You have the opportunity to meet new people, gain new skills, have an influence on the work the Society does…All of which benefits you as a Coeliac.
For anyone out of the workforce at present, you can keep up certain skills, learn about how a charity runs and what challenges we face.
Email firstname.lastname@example.org with your ideas or post on our forum to tell fellow members what you’ve done or contact us to discuss what else you can do!
My kids picked something up on the Coeliac webpage about pins? for doing ambassador type things for Coeliac Awareness Week.
We are a house with 4 of our 5 members gluten free and to highlight how this can affect us the kids spent the week putting one informative post a day on our facebook page about different things. Symptoms and how to get checked, meal ideas, fun stuff to make etc etc.

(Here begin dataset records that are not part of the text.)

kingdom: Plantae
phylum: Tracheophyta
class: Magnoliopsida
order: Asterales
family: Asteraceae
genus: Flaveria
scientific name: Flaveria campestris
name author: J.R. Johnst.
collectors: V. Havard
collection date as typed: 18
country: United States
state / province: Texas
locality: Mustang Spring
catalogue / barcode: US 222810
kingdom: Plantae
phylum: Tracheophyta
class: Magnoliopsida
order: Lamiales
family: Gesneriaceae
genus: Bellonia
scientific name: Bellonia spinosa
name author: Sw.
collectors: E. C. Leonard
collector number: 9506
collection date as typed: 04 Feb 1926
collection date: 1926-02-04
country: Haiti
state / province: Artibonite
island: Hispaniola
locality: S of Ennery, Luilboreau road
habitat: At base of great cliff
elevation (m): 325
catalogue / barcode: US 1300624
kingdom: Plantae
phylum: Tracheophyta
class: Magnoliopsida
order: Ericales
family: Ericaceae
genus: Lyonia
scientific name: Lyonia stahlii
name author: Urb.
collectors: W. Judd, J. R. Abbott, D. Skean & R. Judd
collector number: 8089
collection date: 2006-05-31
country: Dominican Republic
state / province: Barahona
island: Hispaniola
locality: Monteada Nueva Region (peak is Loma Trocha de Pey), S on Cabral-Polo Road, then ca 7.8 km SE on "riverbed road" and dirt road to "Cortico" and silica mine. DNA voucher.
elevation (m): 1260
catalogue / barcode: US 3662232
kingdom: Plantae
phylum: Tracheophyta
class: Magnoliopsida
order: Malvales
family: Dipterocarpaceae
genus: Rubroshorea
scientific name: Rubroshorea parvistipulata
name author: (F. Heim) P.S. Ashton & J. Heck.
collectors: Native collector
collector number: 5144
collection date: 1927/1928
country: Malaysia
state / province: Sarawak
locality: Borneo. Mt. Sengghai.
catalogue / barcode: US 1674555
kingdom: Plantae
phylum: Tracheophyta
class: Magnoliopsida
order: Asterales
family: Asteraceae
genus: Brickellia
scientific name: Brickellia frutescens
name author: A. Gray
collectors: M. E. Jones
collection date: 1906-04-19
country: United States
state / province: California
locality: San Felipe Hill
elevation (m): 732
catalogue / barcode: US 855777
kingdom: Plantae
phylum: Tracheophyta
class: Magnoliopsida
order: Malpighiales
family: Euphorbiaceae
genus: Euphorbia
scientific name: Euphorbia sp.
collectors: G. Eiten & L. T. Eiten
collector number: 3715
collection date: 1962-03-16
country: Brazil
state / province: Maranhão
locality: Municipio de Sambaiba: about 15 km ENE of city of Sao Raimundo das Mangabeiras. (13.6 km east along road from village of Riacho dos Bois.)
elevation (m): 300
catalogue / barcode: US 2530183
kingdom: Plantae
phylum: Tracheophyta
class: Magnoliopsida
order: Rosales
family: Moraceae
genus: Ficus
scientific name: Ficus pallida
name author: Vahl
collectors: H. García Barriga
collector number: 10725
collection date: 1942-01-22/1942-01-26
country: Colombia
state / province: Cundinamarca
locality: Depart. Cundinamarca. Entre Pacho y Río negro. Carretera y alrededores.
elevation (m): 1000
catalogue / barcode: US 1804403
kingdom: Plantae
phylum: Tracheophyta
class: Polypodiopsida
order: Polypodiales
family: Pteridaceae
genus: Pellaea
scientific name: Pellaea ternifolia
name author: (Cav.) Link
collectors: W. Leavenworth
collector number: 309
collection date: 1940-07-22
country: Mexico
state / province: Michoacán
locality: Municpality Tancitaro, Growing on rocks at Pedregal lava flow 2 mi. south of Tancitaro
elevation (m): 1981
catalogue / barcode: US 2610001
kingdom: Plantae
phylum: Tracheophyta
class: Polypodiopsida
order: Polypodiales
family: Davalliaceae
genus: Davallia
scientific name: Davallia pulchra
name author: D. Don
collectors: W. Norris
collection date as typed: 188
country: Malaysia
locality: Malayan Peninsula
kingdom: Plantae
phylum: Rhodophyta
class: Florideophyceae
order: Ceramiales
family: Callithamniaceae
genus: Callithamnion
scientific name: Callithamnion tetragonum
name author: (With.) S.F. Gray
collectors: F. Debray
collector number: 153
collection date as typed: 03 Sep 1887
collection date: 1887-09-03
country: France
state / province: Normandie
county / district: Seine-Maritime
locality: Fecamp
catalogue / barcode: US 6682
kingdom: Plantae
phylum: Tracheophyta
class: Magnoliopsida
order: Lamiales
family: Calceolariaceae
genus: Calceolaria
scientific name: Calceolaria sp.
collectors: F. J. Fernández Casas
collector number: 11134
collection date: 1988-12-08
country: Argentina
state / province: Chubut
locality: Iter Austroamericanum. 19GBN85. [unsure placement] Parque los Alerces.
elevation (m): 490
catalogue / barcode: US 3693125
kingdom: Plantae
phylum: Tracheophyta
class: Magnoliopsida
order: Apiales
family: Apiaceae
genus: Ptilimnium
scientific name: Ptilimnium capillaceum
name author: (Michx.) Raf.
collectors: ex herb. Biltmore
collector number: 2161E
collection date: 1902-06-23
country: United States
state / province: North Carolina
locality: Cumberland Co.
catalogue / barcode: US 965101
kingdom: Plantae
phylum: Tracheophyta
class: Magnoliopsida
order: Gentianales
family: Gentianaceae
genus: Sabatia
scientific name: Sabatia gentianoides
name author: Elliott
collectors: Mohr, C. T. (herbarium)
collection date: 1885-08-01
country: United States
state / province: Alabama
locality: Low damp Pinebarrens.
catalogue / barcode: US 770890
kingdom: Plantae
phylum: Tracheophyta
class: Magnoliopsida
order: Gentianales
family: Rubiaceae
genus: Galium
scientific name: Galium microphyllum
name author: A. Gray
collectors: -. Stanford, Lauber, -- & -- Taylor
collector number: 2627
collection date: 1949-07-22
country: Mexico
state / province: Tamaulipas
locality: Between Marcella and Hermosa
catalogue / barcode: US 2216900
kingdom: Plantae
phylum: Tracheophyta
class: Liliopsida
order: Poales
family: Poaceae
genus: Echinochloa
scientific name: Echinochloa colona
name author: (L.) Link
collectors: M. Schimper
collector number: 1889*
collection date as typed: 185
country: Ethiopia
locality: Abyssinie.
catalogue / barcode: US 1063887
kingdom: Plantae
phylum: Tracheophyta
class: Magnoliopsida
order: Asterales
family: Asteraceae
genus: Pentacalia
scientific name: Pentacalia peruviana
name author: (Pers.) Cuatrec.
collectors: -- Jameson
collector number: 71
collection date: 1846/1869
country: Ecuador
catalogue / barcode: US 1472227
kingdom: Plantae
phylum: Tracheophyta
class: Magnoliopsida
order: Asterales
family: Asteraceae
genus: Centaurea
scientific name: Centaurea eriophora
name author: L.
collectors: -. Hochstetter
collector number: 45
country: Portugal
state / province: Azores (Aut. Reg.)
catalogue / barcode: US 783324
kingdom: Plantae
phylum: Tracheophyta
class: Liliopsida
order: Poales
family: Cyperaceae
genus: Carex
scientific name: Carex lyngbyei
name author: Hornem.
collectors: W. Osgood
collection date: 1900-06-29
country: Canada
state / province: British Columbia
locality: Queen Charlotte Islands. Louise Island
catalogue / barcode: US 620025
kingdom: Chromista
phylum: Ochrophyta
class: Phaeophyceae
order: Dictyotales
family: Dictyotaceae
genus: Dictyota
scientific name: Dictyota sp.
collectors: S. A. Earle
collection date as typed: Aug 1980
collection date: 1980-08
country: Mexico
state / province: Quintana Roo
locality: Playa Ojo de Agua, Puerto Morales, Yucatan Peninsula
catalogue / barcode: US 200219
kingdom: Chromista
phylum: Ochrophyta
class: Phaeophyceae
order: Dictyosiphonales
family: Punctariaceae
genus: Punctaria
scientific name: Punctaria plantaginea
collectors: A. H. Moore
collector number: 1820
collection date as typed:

We are all athletic enthusiasts and very involved in our local athletic scene. The kids posted on fb an article from Supervalu about cross contamination and the problems it causes, and said that this is why they can’t eat at the buffet’s after race meets and such.
They then went and baked lots and lots of gf brownies, fruit scones & gf oat, choc chip cookies, wrapped them individually and placed them in big tubs with lids on them clearly marking that they were GLUTEN FREE and to PLEASE REPLACE THE LID TO AVOID CROSS CONTAMINATION, put pictures of them up on Facebook again and let the local sporting community know that they would be available for everyone to try after the local 8k race.
I am very proud of my kids (Roisin age 11, GF Matthew age 7, & Blathnaid age 6 GF). Their little idea reached the 284 athletes who took part in the race and the athletes friends and families that came to support them. We had lots of positive comments back from people, mostly that they never realised how much the cross contamination issue was a problem and how tasty GF food could be. At no stage did anyone including small children forget to put the lids tightly back on the tubs and the tubs were empty at the end of the evening, and I know of 4 people who are making appts with their doctors to get tested.
Will all their hard work get them a pin?”